What a b*****!! Thats so EVIL!!  :Nono:   How could he do that?!

----------


## Treacle

I thought he loved her. They weren't such a perfect couple afterall  :Smile:

----------


## kirsty_g

they was great as if he cheated on her

----------


## phils little sister

yeah i remember that Tim the Rat  :Angry:   - they were good together tho i loved when Emily turned into a "badgirl"

----------


## Chris_2k11

Didn't he sleep with Adele too!?   :EEK!:   :Searchme:

----------


## xCharliex

God i used to have the hugest crush on Phillip Olivier. I could never stand Emily towards the end such a pretty girl though Jennifer Ellison, my opinion completely changed when i saw her on Hells Kitchen, she seems dead sweet. Stunning girl though, still dont believe her boobs are real though lol

----------


## Luna

Oh i loved her wedding dress lol

Cowboy hat and all

----------


## Treacle

> God i used to have the hugest crush on Phillip Olivier. I could never stand Emily towards the end such a pretty girl though Jennifer Ellison, my opinion completely changed when i saw her on Hells Kitchen, she seems dead sweet. Stunning girl though, still dont believe her boobs are real though lol


I fancied him as well but I'm about 10 years too old. Doesn't mean he can't be my toyboy though!

----------


## Treacle

> Oh i loved her wedding dress lol
> 
> Cowboy hat and all


 :Lol:  That was funny when they ran off to get married.

----------


## Treacle

> Didn't he sleep with Adele too!?


Yes that was when the show really was over and done with I think it happened a few weeks before the end  :Mad:

----------


## Luna

Emily Died didn't she? When the gun men took over the close?

----------


## Treacle

> Emily Died didn't she? When the gun men took over the close?


Yeah she went flying out the upstairs window at Jimmys house.

- Provided material:

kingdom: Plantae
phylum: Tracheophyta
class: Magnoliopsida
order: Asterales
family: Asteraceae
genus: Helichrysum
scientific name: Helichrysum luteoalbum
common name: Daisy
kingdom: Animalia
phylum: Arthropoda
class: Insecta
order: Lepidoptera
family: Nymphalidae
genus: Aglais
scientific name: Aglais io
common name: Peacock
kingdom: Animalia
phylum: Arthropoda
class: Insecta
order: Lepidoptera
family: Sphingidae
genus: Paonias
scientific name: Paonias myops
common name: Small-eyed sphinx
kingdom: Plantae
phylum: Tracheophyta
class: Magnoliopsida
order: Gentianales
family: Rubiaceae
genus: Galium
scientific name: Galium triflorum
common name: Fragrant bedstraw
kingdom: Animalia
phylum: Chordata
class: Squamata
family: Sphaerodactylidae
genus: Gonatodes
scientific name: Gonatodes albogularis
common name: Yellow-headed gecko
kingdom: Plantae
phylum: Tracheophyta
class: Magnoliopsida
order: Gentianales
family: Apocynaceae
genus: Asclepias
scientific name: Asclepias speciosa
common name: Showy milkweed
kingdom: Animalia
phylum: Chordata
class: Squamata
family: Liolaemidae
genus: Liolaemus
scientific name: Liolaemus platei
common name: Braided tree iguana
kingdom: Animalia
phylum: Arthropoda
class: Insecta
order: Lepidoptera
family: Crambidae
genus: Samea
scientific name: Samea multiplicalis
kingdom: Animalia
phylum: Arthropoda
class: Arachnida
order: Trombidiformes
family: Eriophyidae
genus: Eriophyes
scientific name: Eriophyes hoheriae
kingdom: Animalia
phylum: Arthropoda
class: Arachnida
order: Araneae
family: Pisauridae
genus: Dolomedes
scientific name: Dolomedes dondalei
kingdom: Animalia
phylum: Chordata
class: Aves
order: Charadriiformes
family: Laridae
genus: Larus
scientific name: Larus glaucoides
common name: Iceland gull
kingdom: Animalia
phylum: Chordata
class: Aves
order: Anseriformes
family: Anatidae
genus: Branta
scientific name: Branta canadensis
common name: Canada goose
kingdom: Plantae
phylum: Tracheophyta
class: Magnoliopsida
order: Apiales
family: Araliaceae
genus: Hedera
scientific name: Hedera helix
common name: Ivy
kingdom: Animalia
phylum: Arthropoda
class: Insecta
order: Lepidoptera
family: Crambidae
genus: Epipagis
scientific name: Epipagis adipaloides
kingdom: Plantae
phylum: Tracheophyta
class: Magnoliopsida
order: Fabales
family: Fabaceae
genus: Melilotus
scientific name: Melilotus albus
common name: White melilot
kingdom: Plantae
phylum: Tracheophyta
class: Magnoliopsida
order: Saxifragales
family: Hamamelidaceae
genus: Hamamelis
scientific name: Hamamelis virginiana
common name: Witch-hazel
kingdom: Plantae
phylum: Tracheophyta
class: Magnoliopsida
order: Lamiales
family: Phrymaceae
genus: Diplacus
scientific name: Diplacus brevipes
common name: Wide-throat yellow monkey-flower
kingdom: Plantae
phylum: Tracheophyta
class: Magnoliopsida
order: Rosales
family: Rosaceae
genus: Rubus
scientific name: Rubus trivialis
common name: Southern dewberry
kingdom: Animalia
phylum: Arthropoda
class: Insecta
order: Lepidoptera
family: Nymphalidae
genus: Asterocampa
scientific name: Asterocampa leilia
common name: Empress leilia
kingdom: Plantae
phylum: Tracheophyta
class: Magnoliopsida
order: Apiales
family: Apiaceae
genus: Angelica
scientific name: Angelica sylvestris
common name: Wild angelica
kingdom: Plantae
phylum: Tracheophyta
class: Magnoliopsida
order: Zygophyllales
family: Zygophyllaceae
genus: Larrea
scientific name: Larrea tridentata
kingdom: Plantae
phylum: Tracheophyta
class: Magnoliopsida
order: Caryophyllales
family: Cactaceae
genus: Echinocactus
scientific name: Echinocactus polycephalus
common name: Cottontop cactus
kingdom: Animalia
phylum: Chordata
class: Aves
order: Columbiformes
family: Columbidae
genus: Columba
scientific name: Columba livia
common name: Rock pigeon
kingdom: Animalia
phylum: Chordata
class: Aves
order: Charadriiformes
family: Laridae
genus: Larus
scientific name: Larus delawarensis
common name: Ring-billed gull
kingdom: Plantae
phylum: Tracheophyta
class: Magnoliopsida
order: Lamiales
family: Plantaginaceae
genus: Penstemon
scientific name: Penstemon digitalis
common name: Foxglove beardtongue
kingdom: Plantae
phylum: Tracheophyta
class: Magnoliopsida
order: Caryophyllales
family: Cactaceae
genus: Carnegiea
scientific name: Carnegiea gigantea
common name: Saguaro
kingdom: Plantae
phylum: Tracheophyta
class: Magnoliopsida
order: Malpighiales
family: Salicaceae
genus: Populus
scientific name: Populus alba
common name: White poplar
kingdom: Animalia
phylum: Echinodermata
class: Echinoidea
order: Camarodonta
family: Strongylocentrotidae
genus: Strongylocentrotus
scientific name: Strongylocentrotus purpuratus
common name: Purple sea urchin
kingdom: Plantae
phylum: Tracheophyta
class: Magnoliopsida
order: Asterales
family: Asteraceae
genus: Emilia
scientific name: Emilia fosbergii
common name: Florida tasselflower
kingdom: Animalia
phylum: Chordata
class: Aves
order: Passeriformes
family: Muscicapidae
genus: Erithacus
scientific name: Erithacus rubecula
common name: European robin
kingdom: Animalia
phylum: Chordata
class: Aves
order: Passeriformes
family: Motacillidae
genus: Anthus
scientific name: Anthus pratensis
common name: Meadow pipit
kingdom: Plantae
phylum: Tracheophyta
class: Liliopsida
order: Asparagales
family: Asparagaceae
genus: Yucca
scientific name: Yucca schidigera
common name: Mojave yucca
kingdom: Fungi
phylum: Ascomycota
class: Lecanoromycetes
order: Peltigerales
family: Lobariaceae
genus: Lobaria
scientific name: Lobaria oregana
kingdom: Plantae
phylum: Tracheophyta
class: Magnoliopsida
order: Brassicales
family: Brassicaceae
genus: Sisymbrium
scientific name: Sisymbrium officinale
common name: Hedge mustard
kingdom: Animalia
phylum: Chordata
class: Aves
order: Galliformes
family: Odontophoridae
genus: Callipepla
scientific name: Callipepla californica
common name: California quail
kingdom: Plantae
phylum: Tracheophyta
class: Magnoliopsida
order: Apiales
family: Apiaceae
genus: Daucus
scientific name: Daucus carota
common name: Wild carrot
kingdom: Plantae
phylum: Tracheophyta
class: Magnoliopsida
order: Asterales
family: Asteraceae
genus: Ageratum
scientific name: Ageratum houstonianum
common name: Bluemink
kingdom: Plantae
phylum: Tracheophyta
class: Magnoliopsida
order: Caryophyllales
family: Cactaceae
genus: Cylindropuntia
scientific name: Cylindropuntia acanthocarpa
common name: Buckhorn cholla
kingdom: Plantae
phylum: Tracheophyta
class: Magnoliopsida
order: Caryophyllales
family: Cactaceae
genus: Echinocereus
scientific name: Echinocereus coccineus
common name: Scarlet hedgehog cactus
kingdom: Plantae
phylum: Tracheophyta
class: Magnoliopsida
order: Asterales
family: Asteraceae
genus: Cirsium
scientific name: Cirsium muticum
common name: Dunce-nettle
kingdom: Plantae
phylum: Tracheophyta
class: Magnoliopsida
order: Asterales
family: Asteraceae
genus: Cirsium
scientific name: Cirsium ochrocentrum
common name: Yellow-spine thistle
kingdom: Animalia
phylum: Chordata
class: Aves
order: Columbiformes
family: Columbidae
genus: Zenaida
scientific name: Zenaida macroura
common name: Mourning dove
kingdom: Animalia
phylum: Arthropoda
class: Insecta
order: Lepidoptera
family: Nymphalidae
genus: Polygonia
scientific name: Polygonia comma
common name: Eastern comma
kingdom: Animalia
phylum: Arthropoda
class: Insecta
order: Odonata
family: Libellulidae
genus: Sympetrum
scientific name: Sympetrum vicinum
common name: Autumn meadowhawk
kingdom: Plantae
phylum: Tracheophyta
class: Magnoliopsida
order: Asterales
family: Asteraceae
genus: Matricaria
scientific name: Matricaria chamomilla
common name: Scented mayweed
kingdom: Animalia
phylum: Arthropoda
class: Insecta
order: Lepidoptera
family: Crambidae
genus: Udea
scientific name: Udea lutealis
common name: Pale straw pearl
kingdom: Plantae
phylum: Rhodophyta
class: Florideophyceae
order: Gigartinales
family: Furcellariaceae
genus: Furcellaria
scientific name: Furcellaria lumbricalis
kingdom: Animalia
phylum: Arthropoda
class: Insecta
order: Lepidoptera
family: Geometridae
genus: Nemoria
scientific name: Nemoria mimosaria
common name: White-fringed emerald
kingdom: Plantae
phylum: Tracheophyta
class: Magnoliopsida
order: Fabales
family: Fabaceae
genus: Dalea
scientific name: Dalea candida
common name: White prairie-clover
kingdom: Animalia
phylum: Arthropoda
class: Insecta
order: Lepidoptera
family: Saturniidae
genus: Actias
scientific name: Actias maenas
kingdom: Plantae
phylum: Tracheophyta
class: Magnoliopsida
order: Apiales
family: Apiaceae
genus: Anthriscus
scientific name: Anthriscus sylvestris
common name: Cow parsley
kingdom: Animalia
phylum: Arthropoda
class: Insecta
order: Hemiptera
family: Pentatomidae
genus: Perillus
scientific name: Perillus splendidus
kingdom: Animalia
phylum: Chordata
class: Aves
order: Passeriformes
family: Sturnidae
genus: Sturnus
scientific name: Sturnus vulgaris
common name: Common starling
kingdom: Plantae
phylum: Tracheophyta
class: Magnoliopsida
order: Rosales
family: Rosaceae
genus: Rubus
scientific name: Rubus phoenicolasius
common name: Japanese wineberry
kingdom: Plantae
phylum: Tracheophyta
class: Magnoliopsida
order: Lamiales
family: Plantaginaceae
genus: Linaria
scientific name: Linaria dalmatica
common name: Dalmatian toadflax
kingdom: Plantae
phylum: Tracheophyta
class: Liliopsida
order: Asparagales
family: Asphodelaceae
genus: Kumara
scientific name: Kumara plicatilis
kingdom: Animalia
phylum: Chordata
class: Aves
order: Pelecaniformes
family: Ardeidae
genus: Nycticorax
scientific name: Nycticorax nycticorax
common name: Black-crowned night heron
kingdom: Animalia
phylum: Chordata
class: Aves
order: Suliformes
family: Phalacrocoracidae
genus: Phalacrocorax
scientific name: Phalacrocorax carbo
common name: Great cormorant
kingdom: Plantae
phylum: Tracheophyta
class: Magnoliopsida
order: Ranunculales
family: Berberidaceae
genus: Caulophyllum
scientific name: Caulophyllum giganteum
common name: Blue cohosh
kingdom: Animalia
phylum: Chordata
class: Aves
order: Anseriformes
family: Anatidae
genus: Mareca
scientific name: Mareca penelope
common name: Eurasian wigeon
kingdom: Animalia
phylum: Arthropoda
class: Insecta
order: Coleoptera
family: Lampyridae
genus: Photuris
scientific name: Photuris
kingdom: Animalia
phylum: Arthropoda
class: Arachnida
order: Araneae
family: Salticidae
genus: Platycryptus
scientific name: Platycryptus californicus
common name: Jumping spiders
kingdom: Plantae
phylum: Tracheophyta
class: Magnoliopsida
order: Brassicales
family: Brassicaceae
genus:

- Tasks to complete:
[a] Return the part of the forum thread starting with "I fancied him" and going on through "to get married.".
[b] Answer these questions from the forum thread:
(i) On which show did xCharliex see Jennifer Ellison before changing opinion of her?
(ii) Which item did Luna mention along with the wedding dress?
(iii) Out of which window did Emily go flying, according to Treacle?
The items are separate material and do not belong to the forum thread.

- The answers:
[a]
I fancied him as well but I'm about 10 years too old. Doesn't mean he can't be my toyboy though!

----------


## Treacle

> Oh i loved her wedding dress lol
> 
> Cowboy hat and all


 :Lol:  That was funny when they ran off to get married.

[b]
(i) Hells Kitchen
(ii) A cowboy hat
(iii) The upstairs window at Jimmys house